**Exercise goal**
Pull out every line of text from all the entries below and repeat each one word for word. Leave the pictures out of your answer.

==============================

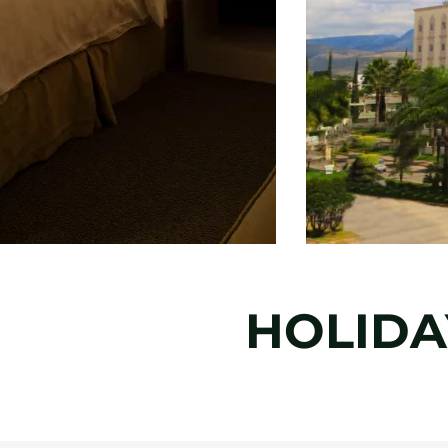
HOLIDA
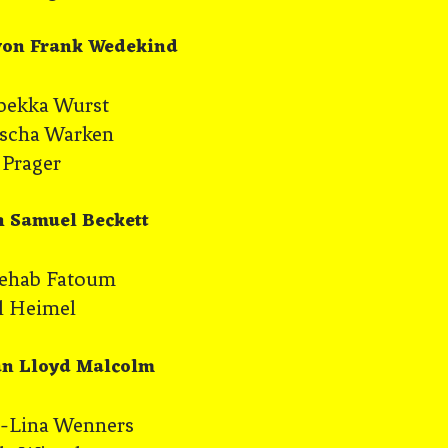
von Frank Wedekind
bekka Wurst
scha Warken
Prager
n Samuel Beckett
ab Fatoum
Heimel
an Lloyd Malcolm
na Wenners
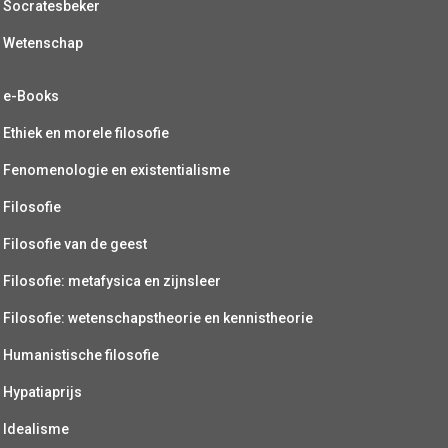
Socratesbeker
Wetenschap
e-Books
Ethiek en morele filosofie
Fenomenologie en existentialisme
Filosofie
Filosofie van de geest
Filosofie: metafysica en zijnsleer
Filosofie: wetenschapstheorie en kennistheorie
Humanistische filosofie
Hypatiaprijs
Idealisme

==============================

**Solution below**
HOLIDA
von Frank Wedekind
bekka Wurst
scha Warken
Prager
n Samuel Beckett
ab Fatoum
Heimel
an Lloyd Malcolm
na Wenners
Socratesbeker
Wetenschap
e-Books
Ethiek en morele filosofie
Fenomenologie en existentialisme
Filosofie
Filosofie van de geest
Filosofie: metafysica en zijnsleer
Filosofie: wetenschapstheorie en kennistheorie
Humanistische filosofie
Hypatiaprijs
Idealisme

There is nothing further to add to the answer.